The one certainty in business software and services is that there will always be more acronyms. At the moment, though, there’s more to the sector than just another jargon explosion: we’re moving towards a new way of looking at IT, one that applies best-practice business processes to any company—however small it may be, and however fast it may grow.
This sounds good, but wading through websites full of perky lists of generic benefits can leave many IT managers still wondering exactly what they’re being sold.
For this feature we spoke to a bunch of major vendors—SAP, Sage, Microsoft, and IBM—about the new breed of business services they offer. We’ll look at benefits of buying IT as a service, what working in the cloud really means, and how to move towards fully integrated business management, now more commonly known as enterprise resource planning, or ERP. We will mostly focus on SMEs (small and medium sized enterprises or businesses), but much of what’s discussed here is also easily applicable to larger organisations that haven’t yet moved to modern business software.
The decisions you need to make before choosing a solution will depend considerably on the nature of your business, but a good starting point is to compare the basic IT functions with which most of us are familiar to the new approaches on offer.
Beyond Excel
If PowerPoint is the universal language businesses use to talk to one another, their internal monologue is Excel. There’s nothing you can’t shovel into Microsoft’s core app, which millions of organisations use as everything from an accounts package to a stock database. However, it has its dark side.

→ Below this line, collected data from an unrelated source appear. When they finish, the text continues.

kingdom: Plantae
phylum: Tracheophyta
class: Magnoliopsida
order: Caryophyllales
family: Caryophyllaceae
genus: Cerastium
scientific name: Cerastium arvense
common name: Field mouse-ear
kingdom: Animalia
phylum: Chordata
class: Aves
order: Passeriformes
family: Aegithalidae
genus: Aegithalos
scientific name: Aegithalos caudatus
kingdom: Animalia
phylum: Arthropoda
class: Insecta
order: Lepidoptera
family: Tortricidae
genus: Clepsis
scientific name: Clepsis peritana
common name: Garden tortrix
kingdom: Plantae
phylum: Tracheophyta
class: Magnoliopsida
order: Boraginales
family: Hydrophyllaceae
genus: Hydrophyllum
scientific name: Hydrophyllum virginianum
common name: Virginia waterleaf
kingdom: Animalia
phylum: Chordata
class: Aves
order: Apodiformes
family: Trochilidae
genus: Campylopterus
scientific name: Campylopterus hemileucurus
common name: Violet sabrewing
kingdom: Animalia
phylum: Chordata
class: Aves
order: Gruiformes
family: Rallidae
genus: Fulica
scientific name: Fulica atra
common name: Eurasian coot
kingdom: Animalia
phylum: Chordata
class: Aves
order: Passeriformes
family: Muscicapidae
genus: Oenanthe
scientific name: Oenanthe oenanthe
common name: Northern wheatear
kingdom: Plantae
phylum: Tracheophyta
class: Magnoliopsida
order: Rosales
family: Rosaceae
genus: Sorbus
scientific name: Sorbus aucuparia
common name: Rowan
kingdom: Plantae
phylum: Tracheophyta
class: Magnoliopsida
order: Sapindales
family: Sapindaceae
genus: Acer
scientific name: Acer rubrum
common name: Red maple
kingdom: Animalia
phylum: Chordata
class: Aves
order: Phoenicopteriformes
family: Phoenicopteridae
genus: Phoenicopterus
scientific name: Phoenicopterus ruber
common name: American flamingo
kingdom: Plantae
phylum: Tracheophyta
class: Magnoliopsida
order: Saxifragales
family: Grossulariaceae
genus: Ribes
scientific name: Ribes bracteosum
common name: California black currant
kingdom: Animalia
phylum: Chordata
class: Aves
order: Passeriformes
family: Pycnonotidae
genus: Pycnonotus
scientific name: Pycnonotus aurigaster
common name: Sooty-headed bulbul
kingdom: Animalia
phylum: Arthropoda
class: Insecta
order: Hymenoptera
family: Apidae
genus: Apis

Writing for Forbes in 2013, analyst Tim Worstall concluded that “Excel might be the most dangerous software on the planet.” The problem, he wrote, is that data has “become so complex and it’s handled in such a slapdash manner that no one is really on top of it any more.”
Even in the highly technical environment of investment banking, executives were found to be operating “through a series of Excel spreadsheets which had to be completed manually, by copying and pasting data from one to another,” a clear recipe for error and disaster. Bad news for international finance, but equally undesirable for a design agency or a flower shop.
There’s a better way, neatly expressed by a computer science term—“single version of truth,” sometimes also known as a single point or source of truth. This means keeping data in one place, updated in real time, so that no matter where in the system it’s accessed from, users will get the same answer.
That’s not possible with the kind of ad-hoc IT that most small businesses rely on. We heard the same story again and again from people who work with SMEs—spreadsheets aren’t enough. Even if nothing goes wrong, information gets “siloed,” entered in one context but unavailable in others. Time is wasted duplicating effort, and opportunities are missed because data just sits there instead of actively contributing to decision-making.
It’s one thing knowing that bigger rivals with deeper pockets are doing things better than you, but how can you compete? Well, you may well now be able to acquire some software that’s cleverer than Excel, almost off the shelf, and migrate your systems to it faster than you think.
The key to this new generation of digital business management is in that newfangled suffix “as a service.” Software as a service (SaaS), infrastructure as a service (IaaS), and platform as a service (PaaS) are interlocking buzzwords which inform IT not as a costly, complex arm of an organisation, but as an almost ready-made package with a monthly or annual fee. And thanks to the cloud, it needn’t even involve any server hardware or maintenance on the premises.
Office in the cloud
Moving beyond siloed spreadsheets and documents, the first obvious port of call is one of the online office productivity suites. These can begin to address major roadblocks for SMEs, such as real-time collaboration and device independence.
As Alex Faupel, Microsoft UK’s SMB customer lead, tells Ars: “Any small business is time-poor, with individuals trying to do multiple jobs. They need to collaborate and communicate.” That means changing the way users access software and files, a simple idea with big consequences.
Rather than having everyone sitting at a work PC running its own word processor, passing documents back and forth when required, or accessing them from a server, the new model keeps documents in the cloud, accessible in real time to multiple users at once from anywhere.
Most big office productivity suites now have Web app versions, backed by copious quantities of cloud storage and other useful vendor-provided features, and are sold as an ongoing subscription. So your users can jump onto any device with a browser, whether (with some security caveats) it’s the company’s hardware or their own. Corporates struggled with this for years; now it’s a basic feature.
Once you take it for granted that everything is available everywhere—with granular control, of course, over who can see what—it’s natural to start thinking about how you can use your organisation’s data in completely new ways.